Myndoor processes message semantics, not facial expressions, voice pitch, or physiological signals—the canonical biometric modalities. Whether text-based sentiment analysis in a messaging platform constitutes biometric-data processing under the AI Act, or whether the GDPR framework alone applies, is precisely the question the Garante chose not to fully resolve. The warning proceeds as if the prohibition applies without engaging the definitional argument head-on.
That gap matters for the broader market. Dozens of employee engagement, burnout prediction, and mental-health-monitoring tools use natural-language processing on workplace text rather than cameras or biometric sensors. The Myndoor decision puts them on notice without giving them a clear compliance target.
Aggregation Does Not Sanitize the Inference
On the GDPR side, the Garante's analysis does address Myndoor's aggregation argument directly—and rejects it. A ten-user threshold is insufficient to rule out re-identification risk in small teams or departments. More fundamentally, even a group-level stress report transmitted to employers was derived from individual health-proximate inferences: the aggregation occurs downstream of the prohibited processing, not instead of it. The destination of the data does not sanitize the upstream inference that generated it. This reasoning carries implications well beyond Myndoor; many HR analytics products are structured around aggregate-only outputs on the assumption that aggregation alone satisfies data minimization. It does not.

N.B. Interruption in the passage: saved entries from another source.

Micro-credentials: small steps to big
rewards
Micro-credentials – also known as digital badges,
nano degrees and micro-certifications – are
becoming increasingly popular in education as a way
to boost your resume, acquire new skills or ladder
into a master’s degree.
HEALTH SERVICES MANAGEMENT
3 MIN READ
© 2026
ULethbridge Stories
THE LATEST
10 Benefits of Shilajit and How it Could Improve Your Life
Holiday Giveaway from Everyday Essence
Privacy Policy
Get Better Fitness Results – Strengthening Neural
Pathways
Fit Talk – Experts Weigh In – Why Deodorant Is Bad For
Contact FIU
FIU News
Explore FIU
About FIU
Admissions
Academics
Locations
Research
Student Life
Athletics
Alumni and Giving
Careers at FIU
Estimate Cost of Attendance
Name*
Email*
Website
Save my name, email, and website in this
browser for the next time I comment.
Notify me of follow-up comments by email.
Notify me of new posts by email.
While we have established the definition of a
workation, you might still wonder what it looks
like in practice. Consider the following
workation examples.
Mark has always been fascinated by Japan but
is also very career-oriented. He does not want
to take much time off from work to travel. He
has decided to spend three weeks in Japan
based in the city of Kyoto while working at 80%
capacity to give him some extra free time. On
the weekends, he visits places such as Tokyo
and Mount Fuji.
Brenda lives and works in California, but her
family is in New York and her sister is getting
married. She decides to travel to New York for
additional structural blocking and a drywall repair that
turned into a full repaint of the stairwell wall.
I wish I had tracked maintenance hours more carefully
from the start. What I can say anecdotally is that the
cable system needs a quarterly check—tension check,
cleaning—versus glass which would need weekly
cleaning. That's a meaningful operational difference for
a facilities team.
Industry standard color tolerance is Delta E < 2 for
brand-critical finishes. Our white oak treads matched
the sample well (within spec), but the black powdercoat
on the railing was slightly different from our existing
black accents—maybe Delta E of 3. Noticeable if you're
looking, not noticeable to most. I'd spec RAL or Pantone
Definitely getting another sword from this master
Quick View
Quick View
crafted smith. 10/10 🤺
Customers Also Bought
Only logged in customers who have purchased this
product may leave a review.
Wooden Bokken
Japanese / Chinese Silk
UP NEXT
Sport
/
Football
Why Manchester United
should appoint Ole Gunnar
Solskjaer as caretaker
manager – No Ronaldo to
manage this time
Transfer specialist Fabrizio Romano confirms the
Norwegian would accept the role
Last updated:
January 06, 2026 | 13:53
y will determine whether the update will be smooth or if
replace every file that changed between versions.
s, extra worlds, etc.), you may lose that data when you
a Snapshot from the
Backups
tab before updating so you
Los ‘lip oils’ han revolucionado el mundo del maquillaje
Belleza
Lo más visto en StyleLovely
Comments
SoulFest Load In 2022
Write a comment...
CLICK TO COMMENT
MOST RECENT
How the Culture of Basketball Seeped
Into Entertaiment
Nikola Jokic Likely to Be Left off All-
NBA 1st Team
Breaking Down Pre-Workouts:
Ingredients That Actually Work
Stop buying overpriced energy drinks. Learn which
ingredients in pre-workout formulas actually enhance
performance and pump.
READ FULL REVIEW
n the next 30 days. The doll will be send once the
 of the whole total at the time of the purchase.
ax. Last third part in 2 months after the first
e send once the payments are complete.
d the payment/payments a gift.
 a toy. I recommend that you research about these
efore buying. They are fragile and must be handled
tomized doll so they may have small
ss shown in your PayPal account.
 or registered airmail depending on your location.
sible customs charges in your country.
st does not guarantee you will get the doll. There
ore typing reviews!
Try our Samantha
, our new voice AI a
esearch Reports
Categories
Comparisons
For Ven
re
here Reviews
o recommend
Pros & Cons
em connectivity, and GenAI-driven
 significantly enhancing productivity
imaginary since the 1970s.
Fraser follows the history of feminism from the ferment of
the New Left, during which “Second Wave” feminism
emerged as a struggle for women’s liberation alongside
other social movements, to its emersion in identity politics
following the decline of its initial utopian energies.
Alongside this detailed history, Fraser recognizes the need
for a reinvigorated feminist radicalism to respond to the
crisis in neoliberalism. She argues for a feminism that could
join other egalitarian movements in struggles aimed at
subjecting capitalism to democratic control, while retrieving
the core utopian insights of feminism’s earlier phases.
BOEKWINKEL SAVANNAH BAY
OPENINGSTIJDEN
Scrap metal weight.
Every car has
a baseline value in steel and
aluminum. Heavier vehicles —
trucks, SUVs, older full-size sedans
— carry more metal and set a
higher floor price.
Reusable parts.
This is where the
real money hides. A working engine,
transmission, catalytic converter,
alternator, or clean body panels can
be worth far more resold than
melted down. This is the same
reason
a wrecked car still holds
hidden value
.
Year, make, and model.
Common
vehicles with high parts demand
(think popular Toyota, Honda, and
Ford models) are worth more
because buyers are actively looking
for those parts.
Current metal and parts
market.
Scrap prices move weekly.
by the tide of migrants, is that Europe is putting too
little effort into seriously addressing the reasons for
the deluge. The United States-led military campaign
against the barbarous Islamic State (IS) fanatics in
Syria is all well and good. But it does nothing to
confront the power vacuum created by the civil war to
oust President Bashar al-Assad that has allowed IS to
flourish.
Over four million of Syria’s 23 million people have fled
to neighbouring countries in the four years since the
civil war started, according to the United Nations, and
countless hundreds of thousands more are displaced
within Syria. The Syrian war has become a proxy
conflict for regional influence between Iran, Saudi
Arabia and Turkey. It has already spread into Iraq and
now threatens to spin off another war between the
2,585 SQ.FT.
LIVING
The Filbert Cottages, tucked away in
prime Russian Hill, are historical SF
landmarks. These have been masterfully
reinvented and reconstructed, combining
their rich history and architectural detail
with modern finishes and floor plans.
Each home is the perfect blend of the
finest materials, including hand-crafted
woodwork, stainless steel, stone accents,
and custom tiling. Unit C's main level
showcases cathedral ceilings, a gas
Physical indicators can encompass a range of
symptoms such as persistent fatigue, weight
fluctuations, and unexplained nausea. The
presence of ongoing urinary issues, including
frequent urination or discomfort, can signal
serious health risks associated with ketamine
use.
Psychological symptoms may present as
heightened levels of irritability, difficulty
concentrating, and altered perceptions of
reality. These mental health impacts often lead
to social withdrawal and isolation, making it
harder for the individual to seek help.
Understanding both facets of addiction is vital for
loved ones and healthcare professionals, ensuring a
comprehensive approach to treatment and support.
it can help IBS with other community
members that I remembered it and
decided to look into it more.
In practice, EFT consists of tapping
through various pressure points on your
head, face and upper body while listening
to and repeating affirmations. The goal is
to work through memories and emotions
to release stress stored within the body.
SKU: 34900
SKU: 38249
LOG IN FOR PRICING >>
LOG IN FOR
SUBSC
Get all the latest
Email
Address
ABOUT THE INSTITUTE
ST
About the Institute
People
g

Sanctions and What Happens Next
The Garante issued a formal warning (avvertimento) under GDPR Article 58(2)(a)—not a fine and not a product ban. The investigation, opened on June 3, 2025, and closed on May 14, 2026, concluded without established violations on current facts. Myndoor is on notice, not under order. Continued distribution of aggregate stress reports to employers in the same configuration would, however, expose the company to fines of up to €20 million or 4% of global annual turnover under GDPR Article 83 for Article 9 violations, as well as up to €35 million or 7% of global annual turnover under AI Act Article 99 for breaches of prohibited-practice rules.
The warning structure is itself a message to the market. Regulators across the EU will now read the dual-law invocation as a template. Every HR analytics vendor with EU distribution should audit two questions: first, whether its AI architecture meets the functional definition of an emotion-recognition system under the AI Act, even when text-based; second, whether its aggregation strategy genuinely eliminates the upstream special-category inference or merely relocates it.
Pro-innovation policy does not require permitting every product that can be built. But it does require regulators to articulate clear, predictable standards—not decisions that leave the central definitional question unresolved. Startups designing mental-health and wellness tools need to know where the line is, not merely that a line exists somewhere nearby.